Regarding the request on today’s APS Forum On Education for articles on thermodynamics, I don’t have an article but instead have a suggestion. When you write up something on this subject and get to the topic of “entropy” I suggest that after the theoretical treatment you provide some concrete examples of this very “non-intuitive” topic. The one which comes to my mind most readily is one from cosmology which I’ve thought a lot about as a result of recently reading “The Fabric of the Cosmos” by Brian Greene.

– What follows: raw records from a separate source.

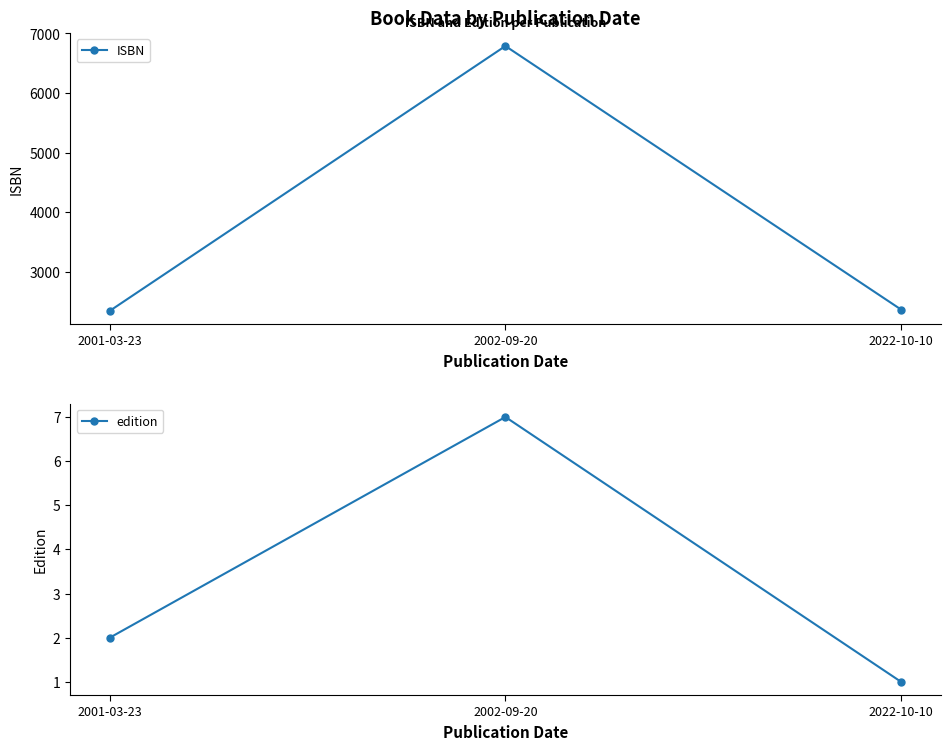

Rank the categories by edition value from highest to lowest.

2002-09-20, 2001-03-23, 2022-10-10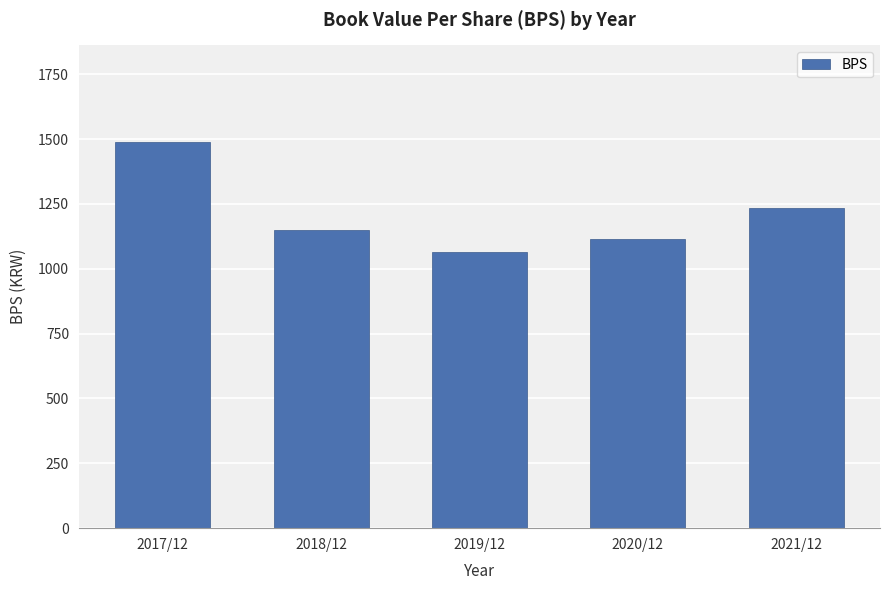

How many categories are shown in the chart?

5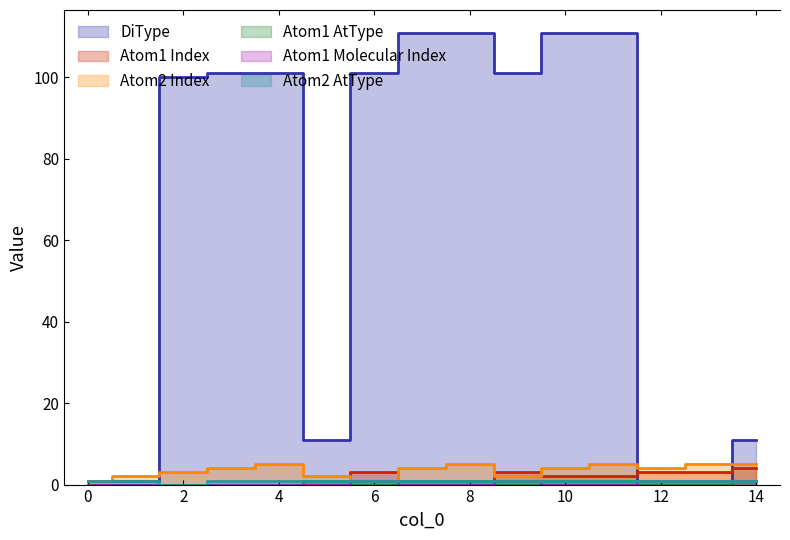

Is this an area chart (filled region under the line)?

No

I think wrestling with the concept of entropy in this application will imprint it forever on a student’s tender mind. In fact I think something like this discussion might be used as a possible argument against a perpetually oscillating universe --- an interesting use of a rather abstract [to some] concept.

Edward Apgar
eapgar@rcn.com

Letter to the Editor 
31 December, 2004

Jim Nelson's fine article "Where are the Science Candidates" (Fall 2004) appeals to physicists to produce a more physics-literate public, to make physics education more relevant to students' needs and interests, and to educate the policy-makers who can provide support to the physics enterprise.

Physics educators cannot accomplish these goals by continuing to focus overwhelmingly on traditional math-based high school and college introductory courses for the small fraction of our students who might someday be like us, namely professional physicists. What about the other 99 percent?

Every high school and college needs to teach physics courses geared to the needs and interests of non-scientists. It's fairly obvious, I think, that such courses should be conceptual (little or no algebra), interactive (use inquiry techniques), and include societal topics (global warming, the process of science, pseudoscience, etc.) and modern topics (quantum entanglement, general relativity, strings, the big bang, etc.) that are relevant and exciting to students. I have tried to follow these principles in my conceptual introductory textbook "Physics: Concepts and Connections"  (http://physics.uark.edu/hobson/).

Most important, essentially all non-science students, rather than the small fraction that currently enroll, should take a conceptual physics course. Such courses should be far larger than the math-based courses! If our nation is ever to become scientifically literate, "physics for the few" needs to become "physics for all."

Furthermore, all science students, and especially the future physicists, should take such a physics literacy course before enrolling in their first math-based course. A big part of the problem described by Nelson arises because of the narrow technical orientation of most physicists. A first course in physics that is interactively taught and that emphasizes the concepts of physics, the connections of physics to society, and the mind-blowing scope of contemporary physics, should go a long way toward making future physicists more effective in pursuing Nelson's goals.